Das ist ein Artikel aus Wetzer und Welte’s Kirchenlexikon.




Petrus von Sampsone, Lehrer des canonischen Rechtes zu Bologna, ist hauptsächlich bekannt als der Lehrer des als Abbas antiquus citirten Canonisten, der ihn in seinen Werken öfter als Gewährsmann nennt.
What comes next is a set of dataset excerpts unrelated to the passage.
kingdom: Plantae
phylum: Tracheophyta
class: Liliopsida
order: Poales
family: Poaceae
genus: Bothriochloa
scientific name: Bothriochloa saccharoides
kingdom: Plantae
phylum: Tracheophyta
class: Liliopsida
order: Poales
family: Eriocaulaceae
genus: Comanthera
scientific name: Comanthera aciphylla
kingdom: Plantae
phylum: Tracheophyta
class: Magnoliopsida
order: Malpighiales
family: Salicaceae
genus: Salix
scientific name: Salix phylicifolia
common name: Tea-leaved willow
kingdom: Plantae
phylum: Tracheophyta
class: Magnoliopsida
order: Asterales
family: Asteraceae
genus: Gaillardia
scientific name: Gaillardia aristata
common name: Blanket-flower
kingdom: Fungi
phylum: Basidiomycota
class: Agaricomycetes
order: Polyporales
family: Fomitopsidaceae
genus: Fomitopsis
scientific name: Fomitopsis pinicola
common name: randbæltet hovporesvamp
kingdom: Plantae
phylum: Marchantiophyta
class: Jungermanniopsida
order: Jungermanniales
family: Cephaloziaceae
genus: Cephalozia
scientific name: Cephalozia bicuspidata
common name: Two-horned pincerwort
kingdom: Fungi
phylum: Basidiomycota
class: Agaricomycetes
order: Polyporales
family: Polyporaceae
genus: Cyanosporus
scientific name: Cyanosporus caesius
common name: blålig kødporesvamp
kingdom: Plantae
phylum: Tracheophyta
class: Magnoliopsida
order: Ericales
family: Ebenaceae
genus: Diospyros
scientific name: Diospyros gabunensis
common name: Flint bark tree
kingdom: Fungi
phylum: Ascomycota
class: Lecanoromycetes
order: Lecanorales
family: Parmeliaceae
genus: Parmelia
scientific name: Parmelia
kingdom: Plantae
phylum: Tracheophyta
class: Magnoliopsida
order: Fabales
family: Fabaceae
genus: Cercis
Von Petrus’ Person ist nur Weniges und auch dieses zum Theil nur vermuthungsweise zu sagen. Er stammte vielleicht von dem Schlosse Sampson bei Joyeuse in Vivarais, studirte zu Bologna unter Jacob von Albenga (s. d. Art.) und wurde ebendaselbst Professor. Später (wohl nicht lange vor 1472) kehrte er nach Frankreich zurück, er erscheint wenigstens um diese Zeit als Canonicus zu Narbonne. Sein Todesjahr ist unbekannt. Von seinen Werken ist ein Liber synodalis der Diöcese Nîmes gedruckt. Außerdem citirt sein Schüler von ihm eine Glossa und Distinctiones, womit wohl der handschriftlich mehrfach erhaltene Commentar zu den fünf Decretalenbüchern gemeint ist. Dieser schon oben erwähnte Schüler wird Abbas antiquus genannt im Gegensatz zu dem Abbas modernus, d. h. Nicolaus von Tudeschis (s. d. Art.). Der wirkliche Name desselben ist unbekannt, ebenso wo er Abt gewesen; vielleicht war er dieß im Benedictinerkloster Mont-majour-lez-Arles (s. Hist. lit. de la France XXI [1847], 238). Aus seinen Schriften hat man auch vermuthet, daß er längere Zeit zu Avignon lebte. Um 1270 war er Lehrer des canonischen Rechtes zu Bologna. Der Abbas antiquus verfaßte einen Apparatus zu den Decretalen Gregors IX., eine Lectura zu den neuen Constitutionen Innocenz’ IV. und Distinctionen zu einzelnen Decretalen. Er war in der damaligen canonistischen Literatur wohl bewandert, verband aber mit seiner Belesenheit auch Selbständigkeit der Ansicht. (Bgl. Hist. lit. de la France l. c. 231 ss.; v. Schulte, in den Sitzungsber. d. kaiserl. Akad. der Wissensch., phil.-hist. Klasse LXVIII [1871], 90 ff.; Ders., Gesch. der Quellen und der Literatur des can. Rechtes II, Stuttgart 1877, 108 ff.)